------ Records supplied ------

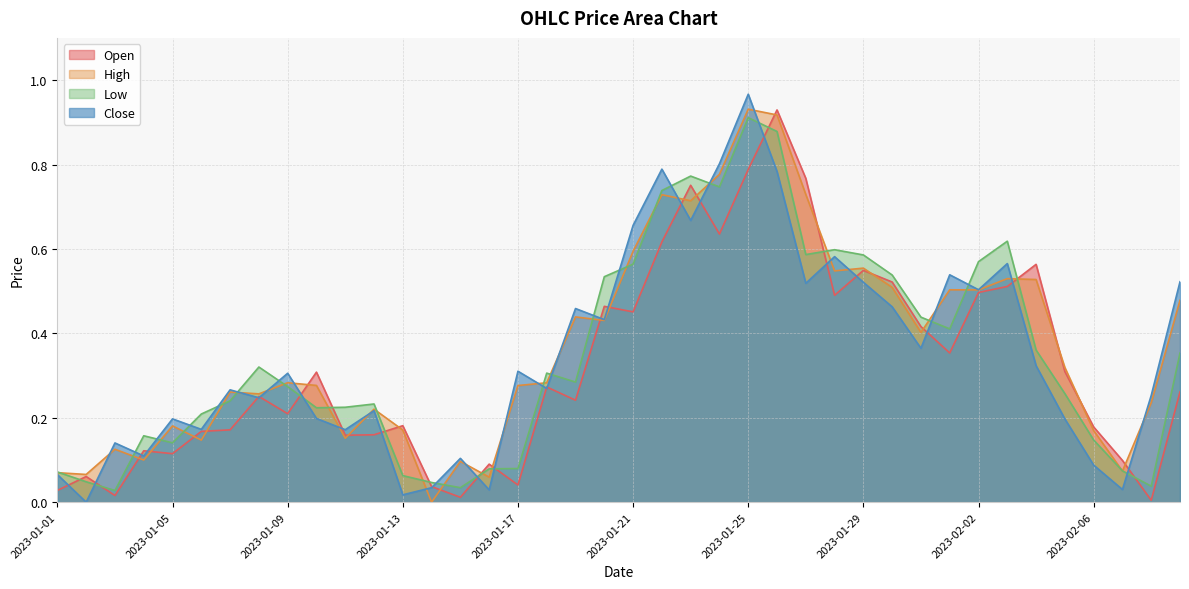

Which series has the largest total across all categories?

High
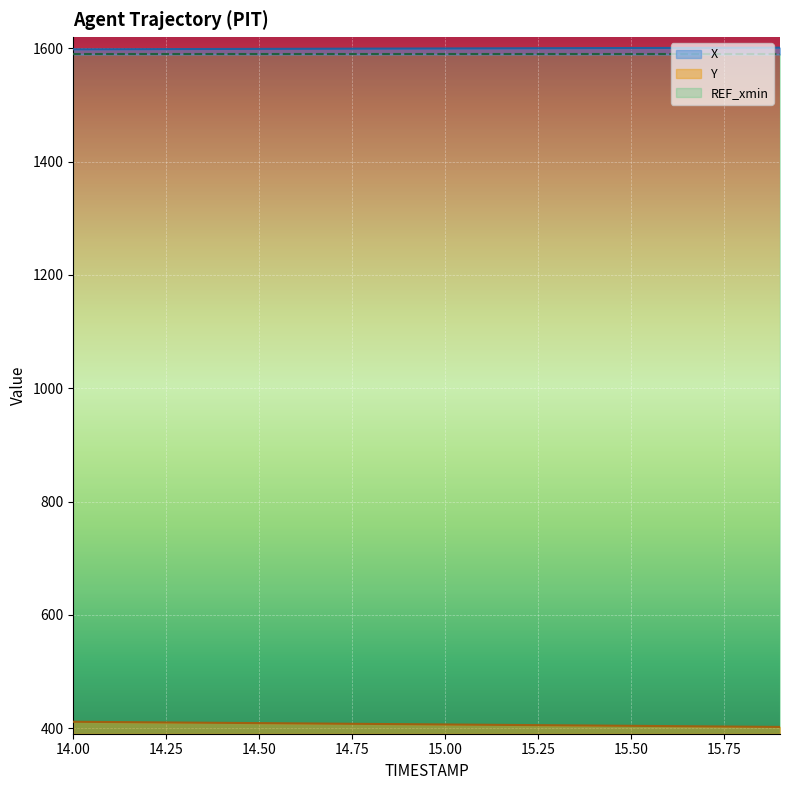

Which series has the largest range (max minus min)?

Y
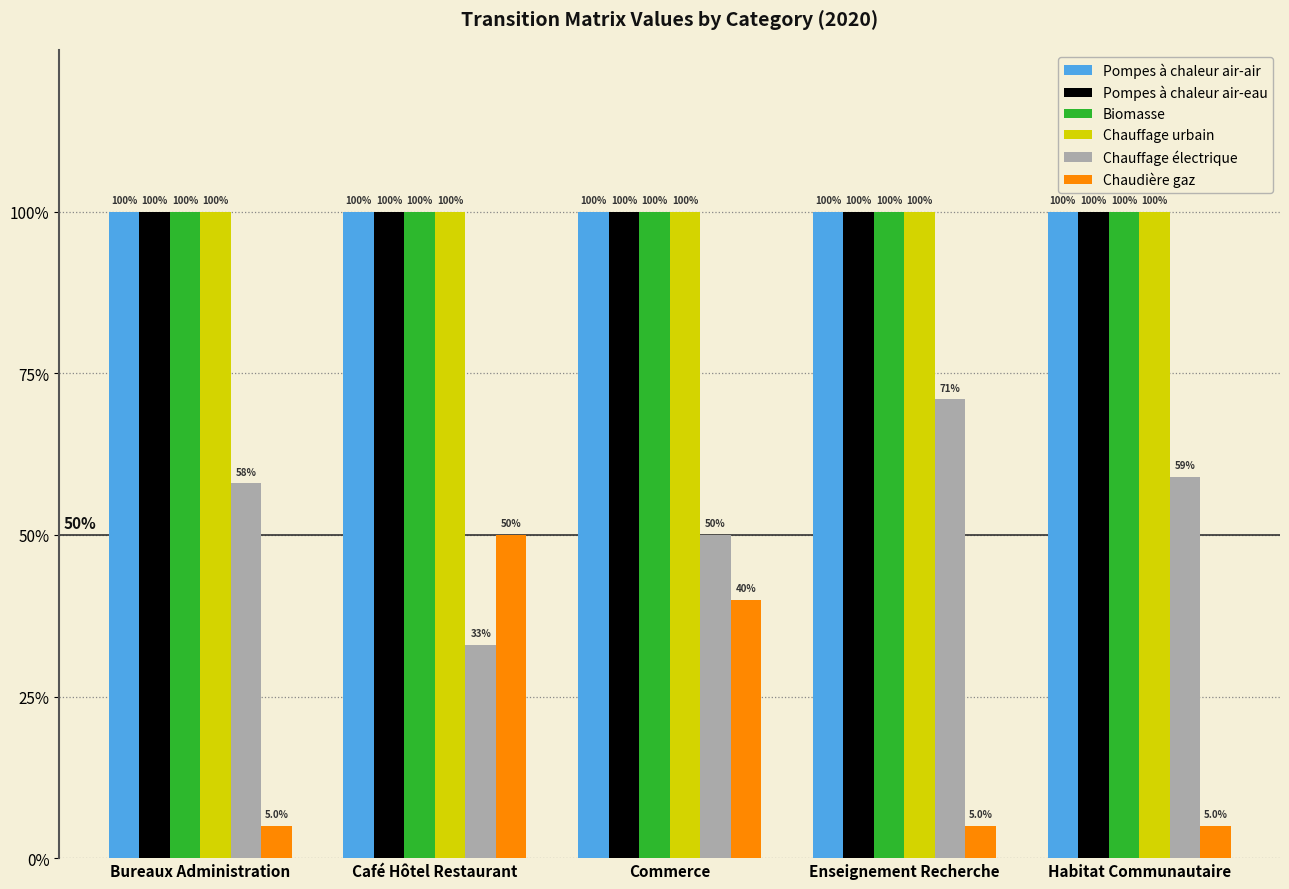

Does the chart contain any negative values?

No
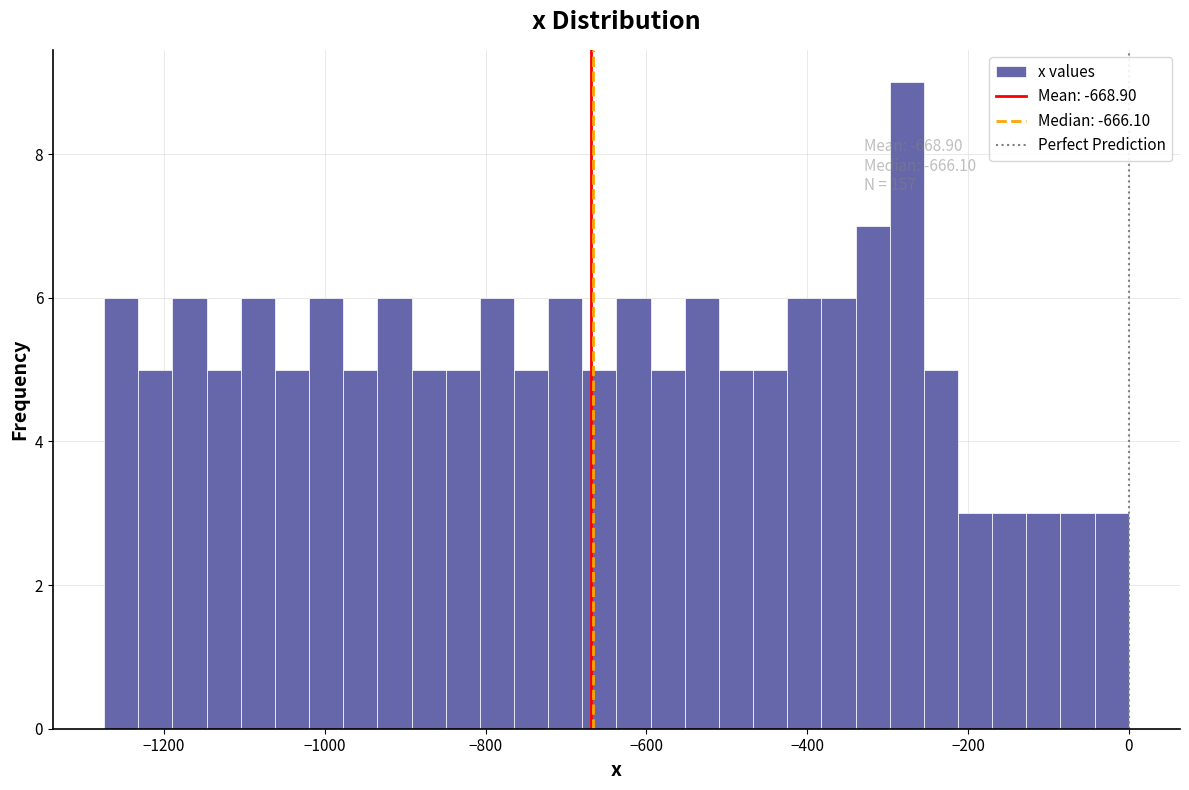

Around what value on the x-axis is the tallest bar? Give the approximate position of its centre, as read against the axis.

-280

------

- _Task description_
Rewrite all the material above with "series" replaced by "group" wherever it appears, changing nothing else. Leave the pictures out.

- _Result for this task_
Which group has the largest total across all categories?

High

Which group has the largest range (max minus min)?

Y

Does the chart contain any negative values?

No

Around what value on the x-axis is the tallest bar? Give the approximate position of its centre, as read against the axis.

-280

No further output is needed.